たとえば、城端線や氷見線がJR西日本のままだと、増便や接続改善などを請願し続けなければなりません。しかも、その要望が通るとも限りません。あいの風とやま鉄道に移管すれば、自分たちでダイヤを調整できるようになり、増便や接続改善もしやすくなります。富山駅までの直通列車を増やすのも、あいの風とやま鉄道に移管したほうが容易にできるでしょう。

こうした考えは、2006年にJR富山港線から富山ライトレールに移管したときや、2020年に富山地方鉄道と富山ライトレールが合併したときの「成功体験」があるから、生まれるものです。

また、城端線や氷見線からあいの風とやま鉄道に乗り入れると、運賃が合算されて負担に感じる利用者も少なくないでしょう。同じ会社であれば運賃が安くなり、利用者の増加が期待されます。この発想も、富山地方鉄道が富山ライトレールと合併したときに実施した経験が生かされています。

つまり、JR西日本が運営するよりも自分たちでやったほうが、「利便性の向上」も「業務効率化」も確実に実行できるという成功体験が富山県にはあります。この体験を城端線や氷見線の移管でも生かせると、あいの風とやま鉄道(富山県)は考えたのでしょう。

赤字増加を防ぐためにあいの風とやま鉄道が求めた条件

とはいえ、赤字路線の城端線・氷見線を無条件で受け入れると、あいの風とやま鉄道の経営は悪化します。そこで第2回の検討会(2023年9月6日)で、城端線・氷見線の沿線自治体およびJR西日本に対して、以下5つの条件を提示。これを受け入れた段階で、両線の移管に合意すると伝えます。

  1. あいの風とやま鉄道線とは経理を区分し、城端線・氷見線の沿線自治体が赤字補てんをすること
  2. 運転士や技術要員として、JR西日本の社員に出向してもらうこと
  3. 経営移管前に、レールや枕木などの再整備をJR西日本がおこなうこと
  4. 設備整備、券売機の整備などに必要な財源を確保してもらうこと
  5. 両線を直通化する場合、JR西日本が技術面で協力・支援すること

1と4は城端線・氷見線の沿線自治体に対しての要望、2・3・5はJR西日本に対しての要望です。

→ データセット記録:
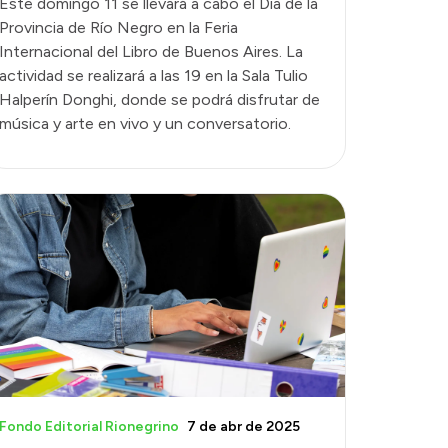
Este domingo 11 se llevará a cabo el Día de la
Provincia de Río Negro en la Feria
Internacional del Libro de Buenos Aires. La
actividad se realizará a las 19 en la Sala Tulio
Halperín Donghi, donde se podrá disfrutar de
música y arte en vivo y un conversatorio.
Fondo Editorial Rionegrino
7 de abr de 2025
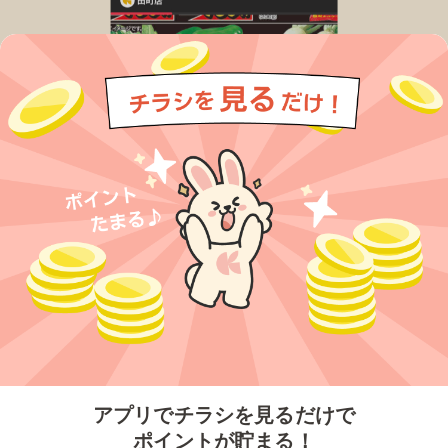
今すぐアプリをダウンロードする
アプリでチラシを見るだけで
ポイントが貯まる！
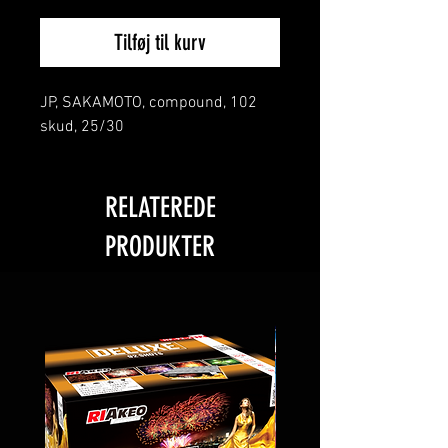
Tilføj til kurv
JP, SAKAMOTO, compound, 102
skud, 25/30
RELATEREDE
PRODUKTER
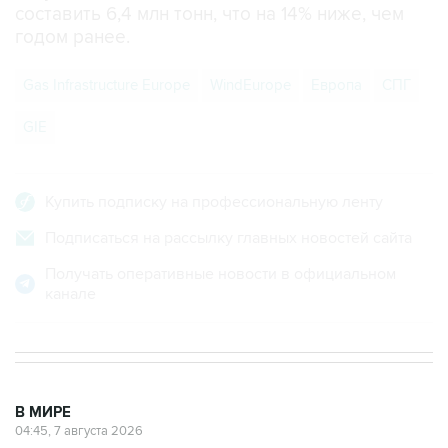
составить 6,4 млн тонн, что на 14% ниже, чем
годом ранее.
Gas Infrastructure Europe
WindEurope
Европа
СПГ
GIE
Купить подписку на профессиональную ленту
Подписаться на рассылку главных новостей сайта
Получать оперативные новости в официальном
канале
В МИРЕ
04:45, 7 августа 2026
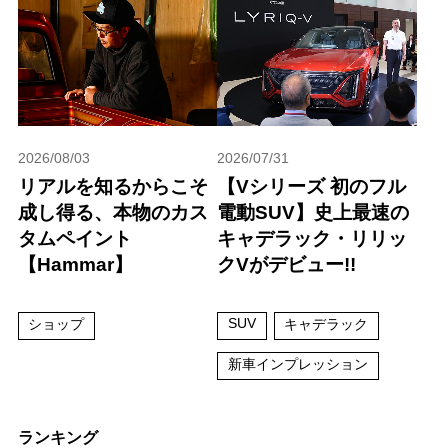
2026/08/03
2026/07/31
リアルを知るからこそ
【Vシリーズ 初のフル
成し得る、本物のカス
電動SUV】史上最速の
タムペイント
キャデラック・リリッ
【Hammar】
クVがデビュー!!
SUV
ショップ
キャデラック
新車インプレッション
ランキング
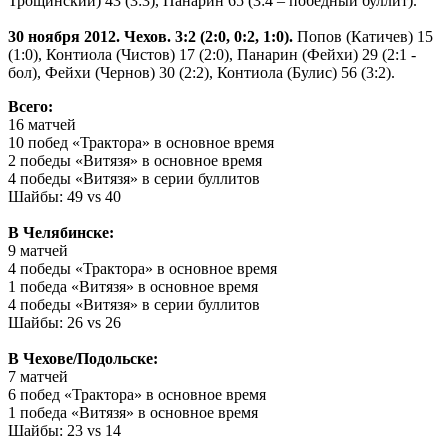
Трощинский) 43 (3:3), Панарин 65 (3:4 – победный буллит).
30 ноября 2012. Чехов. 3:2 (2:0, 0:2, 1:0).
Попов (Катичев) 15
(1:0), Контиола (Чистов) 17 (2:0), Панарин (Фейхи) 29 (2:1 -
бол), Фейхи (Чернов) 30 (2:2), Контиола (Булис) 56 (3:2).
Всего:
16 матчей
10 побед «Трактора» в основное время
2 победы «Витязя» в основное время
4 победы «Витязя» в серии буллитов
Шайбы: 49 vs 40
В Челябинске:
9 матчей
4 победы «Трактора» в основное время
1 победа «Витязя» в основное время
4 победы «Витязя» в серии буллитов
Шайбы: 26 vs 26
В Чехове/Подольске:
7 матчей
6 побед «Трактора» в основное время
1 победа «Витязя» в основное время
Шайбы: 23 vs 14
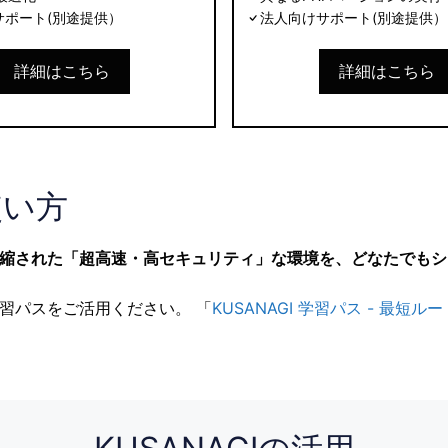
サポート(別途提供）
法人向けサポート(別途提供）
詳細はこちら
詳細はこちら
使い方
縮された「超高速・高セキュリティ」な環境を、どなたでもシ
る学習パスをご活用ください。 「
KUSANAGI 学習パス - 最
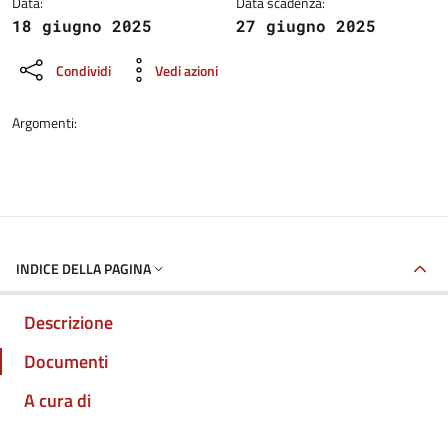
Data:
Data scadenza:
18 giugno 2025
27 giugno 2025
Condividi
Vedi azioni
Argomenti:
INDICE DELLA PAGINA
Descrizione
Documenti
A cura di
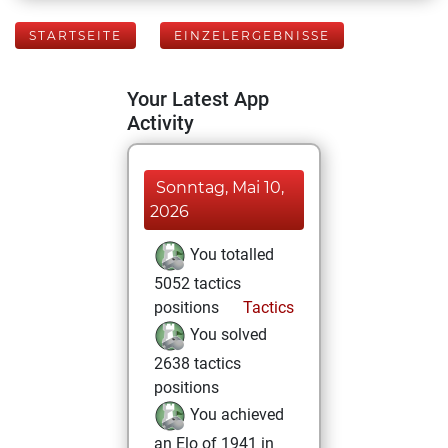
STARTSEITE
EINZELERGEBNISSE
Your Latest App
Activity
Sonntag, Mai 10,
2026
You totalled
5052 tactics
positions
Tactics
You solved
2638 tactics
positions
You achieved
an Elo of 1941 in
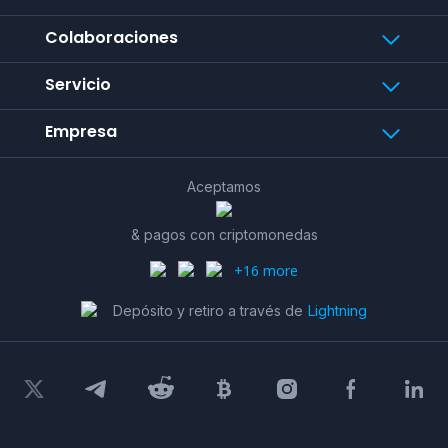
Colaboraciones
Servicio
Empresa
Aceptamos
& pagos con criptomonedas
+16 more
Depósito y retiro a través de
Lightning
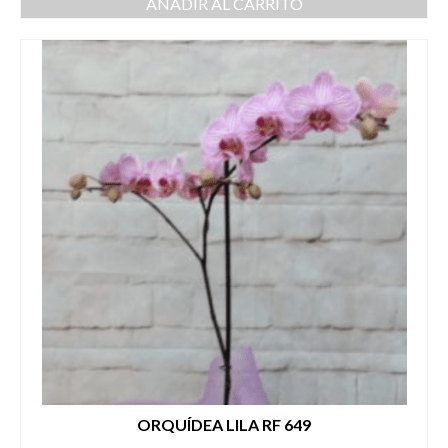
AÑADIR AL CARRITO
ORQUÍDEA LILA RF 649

→ 課題 A:
ページ本文で、あいの風とやま鉄道が第2回の検討会で提示した条件をすべて書き出してください。
→ 課題 B:
ページ本文の「あいの風とやま鉄道に移管すれば、自分たちでダイヤを調整できるようになり、増便や接続改善もしやすくなります。」を英語に訳してください。
記録はページ本文とは関係のない別の資料です。

→ 解答例 A:
1. あいの風とやま鉄道線とは経理を区分し、城端線・氷見線の沿線自治体が赤字補てんをすること
2. 運転士や技術要員として、JR西日本の社員に出向してもらうこと
3. 経営移管前に、レールや枕木などの再整備をJR西日本がおこなうこと
4. 設備整備、券売機の整備などに必要な財源を確保してもらうこと
5. 両線を直通化する場合、JR西日本が技術面で協力・支援すること

→ 解答例 B:
If the lines are transferred to Ainokaze Toyama Railway, they will be able to adjust the timetable themselves, and it will also become easier to add more trains and improve connections.